Some Apollo executives who believed a rival might have sabotaged the deal out of jealousy, while XRG – founded just a year earlier – continued refining its approach. Both Apollo and XRG, as well as Blackstone, declined to comment.
The aborted initiative offered a rare glimpse into how fierce competition among Gulf states and Wall Street firms is shaping a moment when investors expect outsized returns from helping oil-rich nations pivot to tech-driven economies. Bankers have learned to align the interests of the UAE, Saudi Arabia, and Qatar — each eager to become a regional hub for high finance — but Gulf leaders are discovering their partners also pursue their own political agendas.

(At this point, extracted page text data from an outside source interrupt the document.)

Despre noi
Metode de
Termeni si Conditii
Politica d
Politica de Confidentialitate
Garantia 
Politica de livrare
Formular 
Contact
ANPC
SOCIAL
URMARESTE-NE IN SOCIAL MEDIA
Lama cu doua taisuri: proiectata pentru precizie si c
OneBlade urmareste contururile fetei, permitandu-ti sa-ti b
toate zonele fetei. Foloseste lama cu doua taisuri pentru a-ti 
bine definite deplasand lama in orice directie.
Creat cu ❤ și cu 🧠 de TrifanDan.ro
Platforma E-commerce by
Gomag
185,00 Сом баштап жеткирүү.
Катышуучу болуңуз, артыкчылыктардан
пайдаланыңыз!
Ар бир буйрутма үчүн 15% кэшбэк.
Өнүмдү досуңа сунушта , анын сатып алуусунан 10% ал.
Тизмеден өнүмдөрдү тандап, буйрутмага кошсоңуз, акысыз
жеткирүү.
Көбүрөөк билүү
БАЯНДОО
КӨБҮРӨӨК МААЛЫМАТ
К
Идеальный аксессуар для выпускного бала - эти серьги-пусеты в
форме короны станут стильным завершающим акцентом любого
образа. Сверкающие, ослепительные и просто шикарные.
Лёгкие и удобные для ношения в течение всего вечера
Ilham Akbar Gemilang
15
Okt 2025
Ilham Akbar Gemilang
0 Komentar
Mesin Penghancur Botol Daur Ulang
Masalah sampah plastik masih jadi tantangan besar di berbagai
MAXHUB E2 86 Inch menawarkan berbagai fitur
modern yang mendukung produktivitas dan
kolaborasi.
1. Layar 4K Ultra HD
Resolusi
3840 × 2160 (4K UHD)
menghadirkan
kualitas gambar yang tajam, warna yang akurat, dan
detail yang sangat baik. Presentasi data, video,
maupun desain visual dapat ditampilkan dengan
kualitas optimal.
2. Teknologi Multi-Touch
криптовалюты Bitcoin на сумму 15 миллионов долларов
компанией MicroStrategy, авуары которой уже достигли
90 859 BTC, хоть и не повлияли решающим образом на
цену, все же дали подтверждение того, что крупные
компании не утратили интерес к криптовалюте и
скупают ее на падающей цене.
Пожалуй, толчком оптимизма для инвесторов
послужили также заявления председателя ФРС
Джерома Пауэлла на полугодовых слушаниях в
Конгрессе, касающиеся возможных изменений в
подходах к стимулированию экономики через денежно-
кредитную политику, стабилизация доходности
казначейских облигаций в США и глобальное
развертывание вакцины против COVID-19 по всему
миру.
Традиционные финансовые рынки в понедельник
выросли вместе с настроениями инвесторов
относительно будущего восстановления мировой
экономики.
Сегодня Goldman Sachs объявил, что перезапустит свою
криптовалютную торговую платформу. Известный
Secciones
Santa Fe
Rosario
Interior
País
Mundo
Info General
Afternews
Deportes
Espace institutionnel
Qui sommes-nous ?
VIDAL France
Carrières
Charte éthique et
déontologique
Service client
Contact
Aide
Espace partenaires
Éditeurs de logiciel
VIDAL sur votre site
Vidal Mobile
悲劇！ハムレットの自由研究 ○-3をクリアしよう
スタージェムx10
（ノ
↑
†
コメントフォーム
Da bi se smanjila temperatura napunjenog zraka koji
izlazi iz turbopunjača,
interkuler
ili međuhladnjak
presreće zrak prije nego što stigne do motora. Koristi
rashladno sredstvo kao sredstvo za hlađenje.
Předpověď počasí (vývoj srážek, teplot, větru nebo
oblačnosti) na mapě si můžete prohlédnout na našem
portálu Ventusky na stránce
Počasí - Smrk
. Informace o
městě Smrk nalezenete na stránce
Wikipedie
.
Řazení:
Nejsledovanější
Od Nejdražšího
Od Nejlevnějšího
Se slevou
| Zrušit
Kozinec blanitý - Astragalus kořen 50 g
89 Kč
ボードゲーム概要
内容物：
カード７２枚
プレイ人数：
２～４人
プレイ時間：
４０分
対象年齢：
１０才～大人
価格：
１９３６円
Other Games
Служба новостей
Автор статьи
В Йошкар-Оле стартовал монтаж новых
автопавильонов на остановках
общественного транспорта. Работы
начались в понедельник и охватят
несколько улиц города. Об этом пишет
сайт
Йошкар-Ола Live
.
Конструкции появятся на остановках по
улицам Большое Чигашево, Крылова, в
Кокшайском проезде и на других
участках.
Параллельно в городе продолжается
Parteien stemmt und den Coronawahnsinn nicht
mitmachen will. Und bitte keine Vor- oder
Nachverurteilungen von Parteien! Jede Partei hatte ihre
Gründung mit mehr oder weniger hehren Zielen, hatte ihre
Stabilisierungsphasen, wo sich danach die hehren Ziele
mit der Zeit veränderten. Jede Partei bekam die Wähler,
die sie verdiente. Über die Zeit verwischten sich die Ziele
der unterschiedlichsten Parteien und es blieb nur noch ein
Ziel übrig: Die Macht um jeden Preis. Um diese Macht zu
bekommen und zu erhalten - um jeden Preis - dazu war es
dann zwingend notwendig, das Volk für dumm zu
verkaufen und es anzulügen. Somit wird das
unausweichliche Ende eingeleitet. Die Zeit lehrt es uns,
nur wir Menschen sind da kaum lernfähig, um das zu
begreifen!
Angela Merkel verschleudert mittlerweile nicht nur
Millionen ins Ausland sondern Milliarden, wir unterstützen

This week Abu Dhabi hosts a global investor conference, underscoring its bid to be the world’s “capital of capital” and a premier destination for Western investment.
Thus far, there has been enough appetite and capital to sustain collaboration without heavy infighting. Blue Owl collaborates with Qatar’s sovereign wealth fund to back digital infrastructure and with Abu Dhabi’s Lunate to acquire stakes in other investment managers. BlackRock has partnerships with Saudi Arabia’s Public Investment Fund and Abu Dhabi’s MGX. Across the Gulf, new pools of money and ambitious plans continue to emerge: Abu Dhabi’s latest state investor, L’imad — its sixth fund — surfaced in October and is among the Gulf funds supporting Paramount’s hostile bid for Warner Bros. Discovery.
Yet the era of unfettered diversification may be fading. Saudi Arabia, in particular, has begun prioritizing domestic investments. Going forward, both sides will face stiffer competition for capital and attention, intensifying rivalries among Wall Street firms that are already contending on multiple fronts.